Он уже собирался сказать это вслух, когда сзади вмешался третий голос, сухой и непререкаемый.
— А ну кончай, Блум, — презрительно сказал голос. — Заткнись. От тебя шума больше, чем от его гитары.
Продолжая для пущей убедительности держать Пятницу за грудки, Блум обернулся и увидел, что смотрит в черные индейские глаза капрала Чоута, старые, мудрые, бесстрастные, усталые глаза. Он почувствовал, как его праведное негодование тает и, испаряясь, превращается в жалкое, бессильное недовольство, которое он не может облечь в слова.
Вождь приподнял на койке массивное тело и, не обращая внимания на протестующий скрип пружин, сел.
— Не трогай парня, иди ложись.
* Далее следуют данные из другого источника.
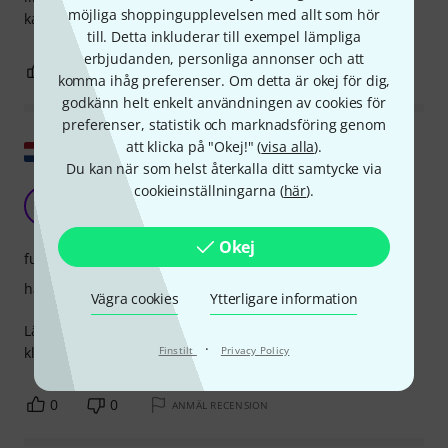
möjliga shoppingupplevelsen med allt som hör
kartongen.
till. Detta inkluderar till exempel lämpliga
erbjudanden, personliga annonser och att
0
0
ANMÄL RECENSION
komma ihåg preferenser. Om detta är okej för dig,
godkänn helt enkelt användningen av cookies för
preferenser, statistik och marknadsföring genom
att klicka på "Okej!" (
visa alla
).
Visa original
Du kan när som helst återkalla ditt samtycke via
cookieinställningarna (
här
).
Vackert, kvalitet, bra ljud
B
BJV1 30.12.2022
Okej
funktion
hantverkskvalitet
Vägra cookies
Ytterligare information
Lätt, välutvecklad, attraktiv och enkel att installera. Den är i
·
klass med dyrare märken.
Finstilt
Privacy Policy
0
0
ANMÄL RECENSION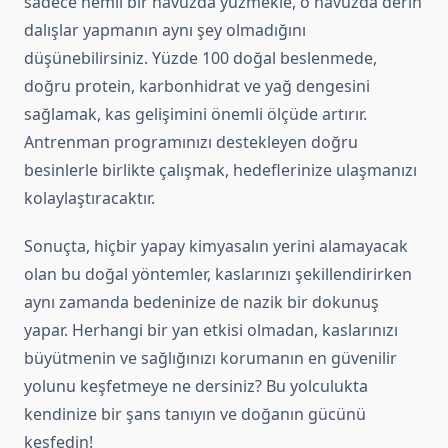
sadece nemli bir havuzda yüzmekle, o havuzda derin
dalışlar yapmanın aynı şey olmadığını
düşünebilirsiniz. Yüzde 100 doğal beslenmede,
doğru protein, karbonhidrat ve yağ dengesini
sağlamak, kas gelişimini önemli ölçüde artırır.
Antrenman programınızı destekleyen doğru
besinlerle birlikte çalışmak, hedeflerinize ulaşmanızı
kolaylaştıracaktır.
Sonuçta, hiçbir yapay kimyasalın yerini alamayacak
olan bu doğal yöntemler, kaslarınızı şekillendirirken
aynı zamanda bedeninize de nazik bir dokunuş
yapar. Herhangi bir yan etkisi olmadan, kaslarınızı
büyütmenin ve sağlığınızı korumanın en güvenilir
yolunu keşfetmeye ne dersiniz? Bu yolculukta
kendinize bir şans tanıyın ve doğanın gücünü
keşfedin!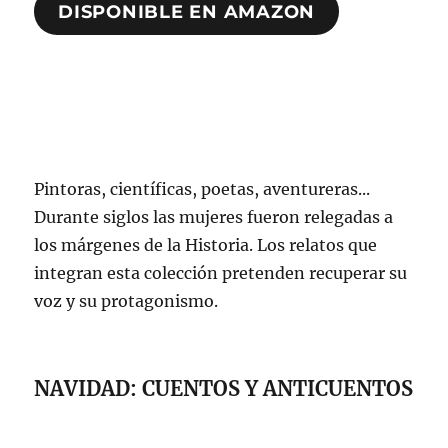
DISPONIBLE EN AMAZON
Pintoras, científicas, poetas, aventureras...
Durante siglos las mujeres fueron relegadas a
los márgenes de la Historia. Los relatos que
integran esta colección pretenden recuperar su
voz y su protagonismo.
NAVIDAD: CUENTOS Y ANTICUENTOS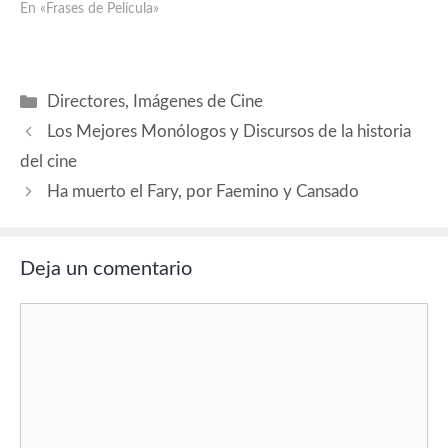
En «Frases de Película»
Categorías
Directores
,
Imágenes de Cine
Los Mejores Monólogos y Discursos de la historia
del cine
Ha muerto el Fary, por Faemino y Cansado
Deja un comentario
Comentario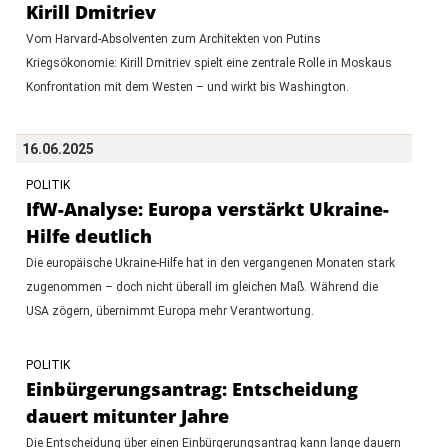
Kirill Dmitriev
Vom Harvard-Absolventen zum Architekten von Putins
Kriegsökonomie: Kirill Dmitriev spielt eine zentrale Rolle in Moskaus
Konfrontation mit dem Westen – und wirkt bis Washington.
16.06.2025
POLITIK
IfW-Analyse: Europa verstärkt Ukraine-
Hilfe deutlich
Die europäische Ukraine-Hilfe hat in den vergangenen Monaten stark
zugenommen – doch nicht überall im gleichen Maß. Während die
USA zögern, übernimmt Europa mehr Verantwortung.
POLITIK
Einbürgerungsantrag: Entscheidung
dauert mitunter Jahre
Die Entscheidung über einen Einbürgerungsantrag kann lange dauern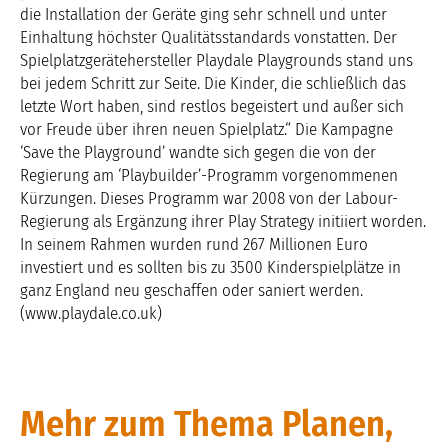
die Installation der Geräte ging sehr schnell und unter
Einhaltung höchster Qualitätsstandards vonstatten. Der
Spielplatzgerätehersteller Playdale Playgrounds stand uns
bei jedem Schritt zur Seite. Die Kinder, die schließlich das
letzte Wort haben, sind restlos begeistert und außer sich
vor Freude über ihren neuen Spielplatz.“ Die Kampagne
‘Save the Playground’ wandte sich gegen die von der
Regierung am ‘Playbuilder’-Programm vorgenommenen
Kürzungen. Dieses Programm war 2008 von der Labour-
Regierung als Ergänzung ihrer Play Strategy initiiert worden.
In seinem Rahmen wurden rund 267 Millionen Euro
investiert und es sollten bis zu 3500 Kinderspielplätze in
ganz England neu geschaffen oder saniert werden.
(www.playdale.co.uk)
Mehr zum Thema Planen,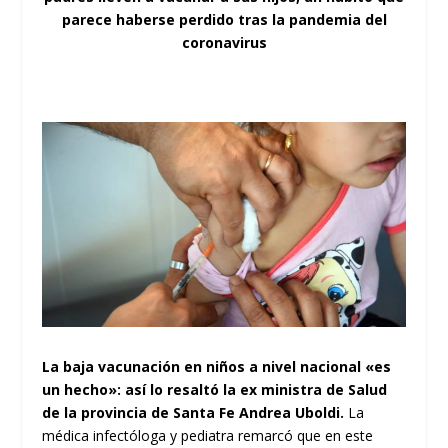
parece haberse perdido tras la pandemia del
coronavirus
La baja vacunación en niños a nivel nacional «es
un hecho»: así lo resaltó la ex ministra de Salud
de la provincia de Santa Fe Andrea Uboldi.
La
médica infectóloga y pediatra remarcó que en este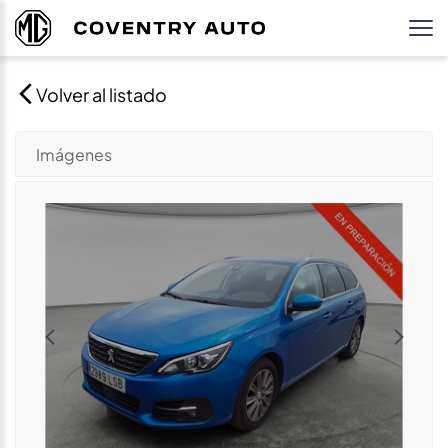
Volver al listado
Imágenes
Дави своих клопов и не возникай, — неторопливо растягивая слова, сказал Вождь скучным тоном, какой вырабатывается с годами у старых сержантов и капралов, привыкших, что их слушаются беспрекословно.
— Ладно, Вождь. — Блум отпустил Пятницу и слегка толкнул его, заставив сесть на койку. Гитару он кинул рядом. — На этот раз прощаю, — сказал он. — Но ты, Кларк, не очень-то себе позволяй. Тебе повезло, что у меня сегодня хорошее настроение. Понял?